* Consigna A
Presenta como tabla Markdown, con las columnas «Número» y «Línea», el tramo del listado que empieza en la línea que contiene "You are a visitor" y termina en la que contiene "The green succulent at lower left is", ambas incluidas. Omite las líneas en blanco.

* Fragmento
-=-=-=-=-

El malestar europeo del campo
evidencia las incoherencias del neoliberalismo verde
Por Enric Bonet
Rebelion
09/02/2024
Fuentes: El
salto
Desde Polonia hasta España, pasando por Alemania y Francia, la oleada de
protestas de agricultores refleja la dificultad de llevar a cabo una transición
ecológica del sector con los postulados económicos actuales.
El fantasma de
una revuelta campesina planea sobre Europa. Los agricultores han multiplicado
en las últimas semanas las tractoradas, cortes de carretera y otras acciones de
contestación en numerosos países del Viejo Continente. Alemania, Francia,
Polonia, Países Bajos, Rumania, Italia… Es larga la lista de los Estados donde
se ha producido este tipo de movilizaciones, que también tienen lugar en los
últimos días en España. Aunque las protestas de los sindicatos agropecuarios
resultan un clásico, sorprende la rápida propagación por Europa. Un efecto de
bola de nieve que evidencia la dimensión estructural del malestar del campo.

-=-=-=-=-

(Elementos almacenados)
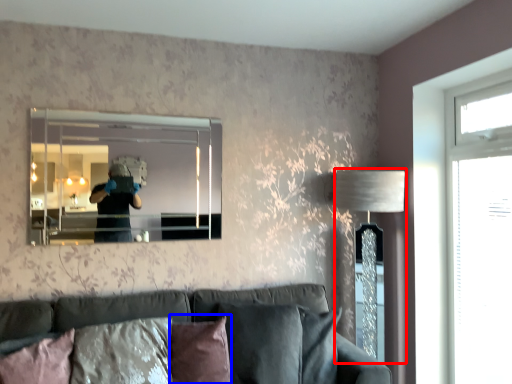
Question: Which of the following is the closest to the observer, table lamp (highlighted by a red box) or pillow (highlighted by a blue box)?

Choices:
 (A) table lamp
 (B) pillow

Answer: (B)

-=-=-=-=-

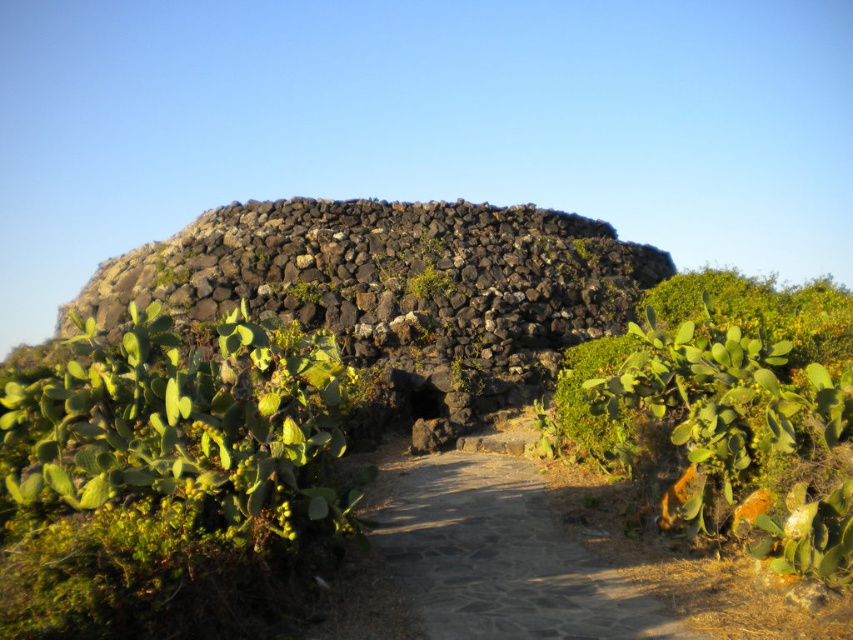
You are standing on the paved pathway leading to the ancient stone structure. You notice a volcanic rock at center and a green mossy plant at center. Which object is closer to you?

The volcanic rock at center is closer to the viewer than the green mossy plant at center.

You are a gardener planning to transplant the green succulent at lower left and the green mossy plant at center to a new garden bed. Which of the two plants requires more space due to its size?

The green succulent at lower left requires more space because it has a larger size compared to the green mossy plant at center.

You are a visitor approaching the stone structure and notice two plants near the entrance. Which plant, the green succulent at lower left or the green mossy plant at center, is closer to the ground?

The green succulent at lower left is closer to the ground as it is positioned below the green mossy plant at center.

-=-=-=-=-

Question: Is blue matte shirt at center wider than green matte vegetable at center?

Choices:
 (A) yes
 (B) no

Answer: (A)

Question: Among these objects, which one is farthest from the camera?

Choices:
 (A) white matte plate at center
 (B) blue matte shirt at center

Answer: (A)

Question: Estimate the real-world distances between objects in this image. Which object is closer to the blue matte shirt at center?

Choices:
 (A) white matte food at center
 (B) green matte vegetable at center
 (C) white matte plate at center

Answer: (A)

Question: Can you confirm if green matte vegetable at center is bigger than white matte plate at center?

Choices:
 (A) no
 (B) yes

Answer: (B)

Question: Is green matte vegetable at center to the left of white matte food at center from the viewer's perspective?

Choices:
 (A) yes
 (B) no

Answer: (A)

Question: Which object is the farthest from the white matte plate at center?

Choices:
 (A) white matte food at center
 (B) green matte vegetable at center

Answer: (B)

-=-=-=-=-

* Consigna B
Según el fragmento sobre las protestas agrarias en Europa, ¿qué pone en evidencia la rápida propagación de las movilizaciones por el continente? Explícalo en una o dos oraciones.

* Respuesta final A
| Número | Línea |
|---|---|
| 1 | You are a visitor approaching the stone structure and notice two plants near the entrance. Which plant, the green succulent at lower left or the green mossy plant at center, is closer to the ground? |
| 2 | The green succulent at lower left is closer to the ground as it is positioned below the green mossy plant at center. |

* Respuesta final B
La rápida propagación de las protestas por Europa funciona como un efecto de bola de nieve. Ese efecto evidencia la dimensión estructural del malestar del campo.